Viele Kunden nehmen also unser digitales Serviceangebot an. Dadurch steht die Filiale mehr im Fokus für Beratungsgespräche. Dafür braucht es in den Geschäftsstellen dann eine Beratungsqualität, die breit gefächert ist. Dazu müssen Sie auch eine gewisse Kompetenz vorhalten und das führt wiederum zu größeren zentraleren Einheiten. Bei dieser Verdichtung orientieren wir uns aber immer an den Bedarfen der Kunden. Wenn wir aber grundsätzlich darüber diskutieren, wie die Infrastruktur in den Orten aufrechterhalten wird, kann das nicht nur die Aufgabe der Sparkassen sein. Da bedarf es einer breiteren Debatte.

Interview: Thorsten Hahn

Dr. Joachim Schmalzl


Geschäftsführendes Vorstandsmitglied des Deutschen Sparkassen- und Giroverbandes (DSGV)

Dr. Joachim Schmalzl ist seit März 2016 geschäftsführendes Vorstandsmitglied des DSGV in Berlin. Davor war er fast zwanzig Jahre für die Stadtsparkasse Köln und deren Nachfolgerin, die Sparkasse KölnBonn tätig – zuletzt als Vorstand für Organisation, Prozess- und Produktmanagement Controlling, Finanzen und Risikomanagement. Schmalzl studierte in Mannheim Betriebswirtschaft und promovierte am Lehrstuhl für Wirtschaftsinformatik der Universität Göttingen. Seine berufliche Laufbahn startete er bei der Unternehmensberatung McKinsey & Company in Düsseldorf. Beim DSGV verantwortet Schmalzl den Bereich Geschäfts- und Digitalisierungsstrategie.
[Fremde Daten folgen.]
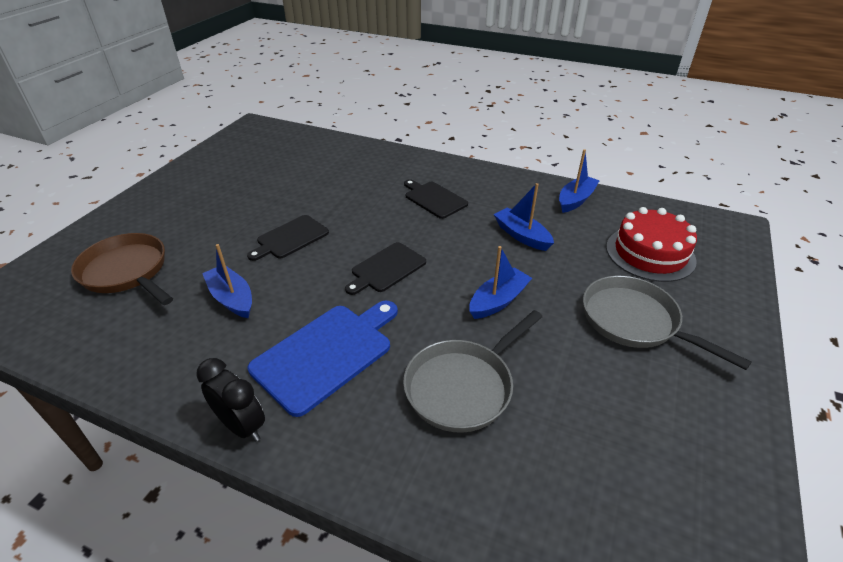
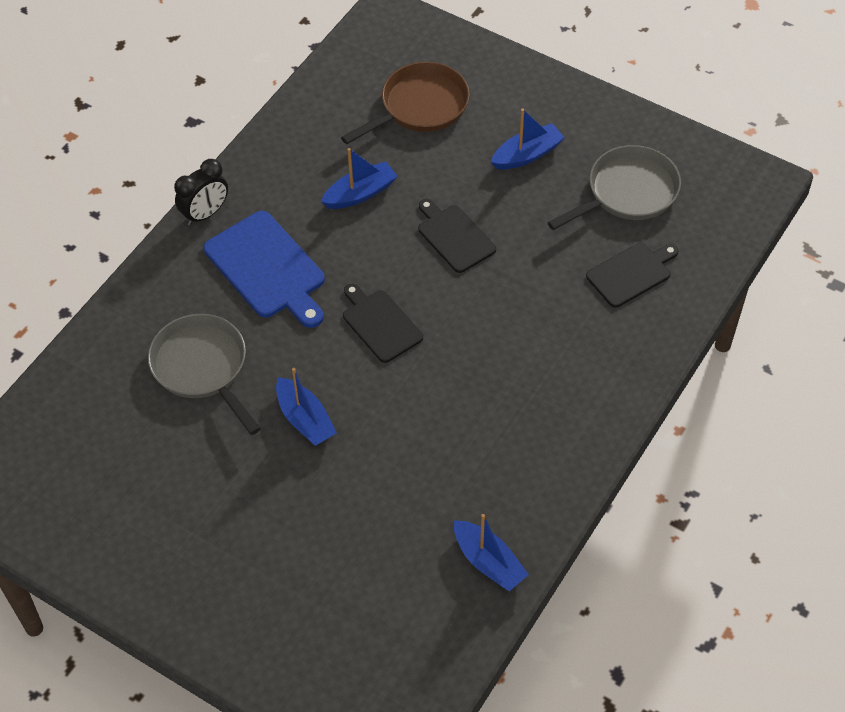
camera: 100 degrees right, 15 degrees up
(434, 199) = (517, 389): black cutting board -> black cutting board (631, 274)
(522, 235) = (416, 472): blue boat -> blue boat (527, 155)
(635, 321) = (244, 540): grey pan -> grey pan (627, 192)
(650, 253) = (352, 607): red cake -> none

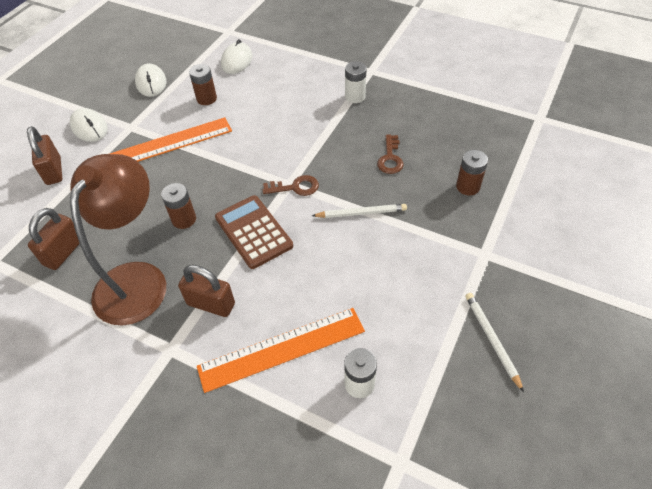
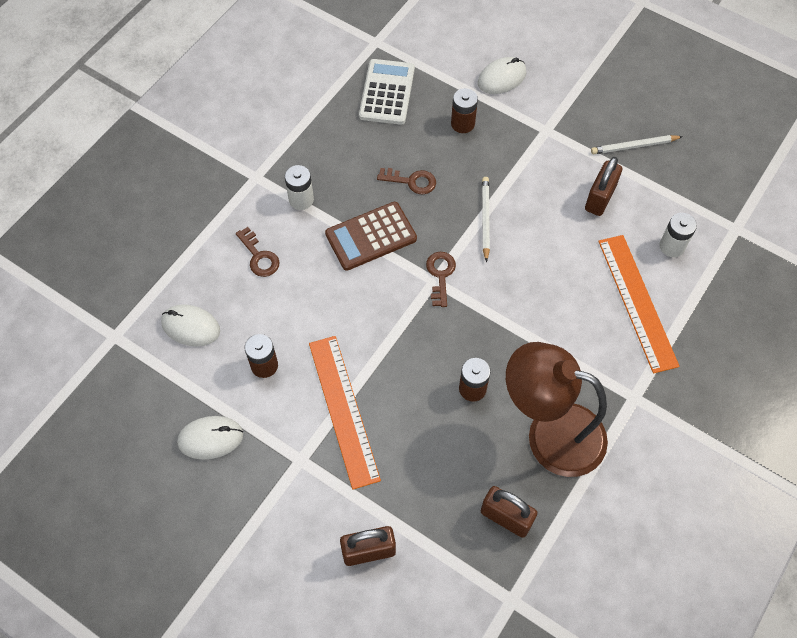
camera: 85 degrees left, 10 degrees up
(89, 127) = (290, 514): white mouse -> white mouse (501, 78)
(211, 304) = (586, 361): brown padlock -> brown padlock (600, 198)
(253, 232) = (498, 319): brown calculator -> brown calculator (371, 236)
(298, 83) = (259, 257): none -> brown key
(484, 131) = (387, 92): none -> white calculator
Deutscher Sparkassen- und Giroverband (DSGV)

Gründung: 1924
Unternehmenssitz: Berlin und Bonn
Mitarbeiter: über 190.000
Institute: 353
Geschäftsstellen: Circa 11.000

Der Deutsche Sparkassen- und Giroverband (DSGV) ist der Dachverband der Sparkassen-Finanzgruppe. Er vertritt die Interessen der 353 Sparkassen, der sechs Landesbanken-Konzerne und der DekaBank sowie von fünf Landesbausparkassen, neun Erstversicherergruppen der Sparkassen und zahlreichen weiteren Finanzdienstleistungsunternehmen. Der DSGV organisiert die Willensbildung innerhalb der Sparkassen-Finanzgruppe und ihre markt- und betriebsstrategische Ausrichtung – von der Produktentwicklung und -abwicklung, über Risikomanagement und Gesamtbanksteuerung bis zum Karten- und Zahlungsverkehr und ganzheitlichen Beratungsansätzen für alle Kundensegmente.